Lúcidos e surdos
RIO DE JANEIRO - Em 1991, fui entrevistar o fabuloso Antonio Nássara para meu livro "O Anjo Pornográfico", sobre Nelson Rodrigues. Nássara era cartunista, artista gráfico e o último remanescente de "Crítica", jornal do pai de Nelson, empastelado em 1930. Aos 81 anos, estava 100% lúcido e surdo. Eu tinha de escrever a pergunta com Pilot num bloco gigante. Nássara a lia e me respondia -aos berros, como se o surdo fosse eu. Era preciso manter a objetividade e não rir.Nássara fora também coautor de marchinhas como "Alá-lá-ô", "Formosa" e "Balzaquiana" e sambas como "Meu Consolo É Você" e "Mundo de Zinco". Era cruel que um homem capaz de tais maravilhas e que privou com os grandes cantores e músicos de seu tempo vivesse agora num mundo de silêncio. Sua surdez decorria apenas da idade -porque toda a música que lhe passou pela vida, mesmo quando em alto volume, ainda era tocada a níveis compatíveis com o ouvido humano.

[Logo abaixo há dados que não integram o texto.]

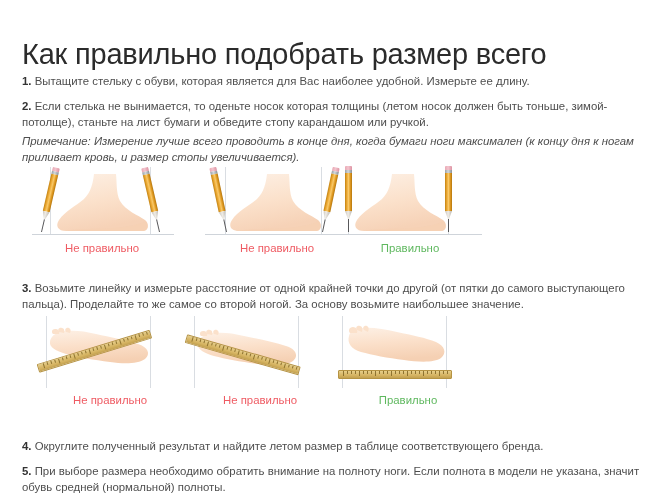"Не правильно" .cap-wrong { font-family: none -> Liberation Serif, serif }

Desde então, uma multidão já chegou ou está chegando ao nível de surdez de Nássara, só que muito mais cedo. Segundo uma pesquisa da Associação de Fonoaudiologia dos EUA, 15% das crianças americanas em idade escolar registram perda auditiva permanente, provocada por ruído ambiente -trânsito, sirenes, britadeiras, secadores de cabelo, lanchonetes, shows em arenas fechadas- ou por dispositivos musicais portáteis. Nestes, a música que se toca pode chegar a 110 decibéis, equivalente a uma serra elétrica.
A pesquisa acusou que 35% dos adultos e 59% dos adolescentes usuários desses dispositivos admitem fazê-lo com volume muito alto e durante várias horas por dia. Daí apresentarem hoje os sintomas de surdez que só deveriam ter aos 60 anos. Tudo isso vale também para o Brasil.
Um dia, com sorte, a surdez será total, planetária, e passaremos a ouvir apenas a música das esferas.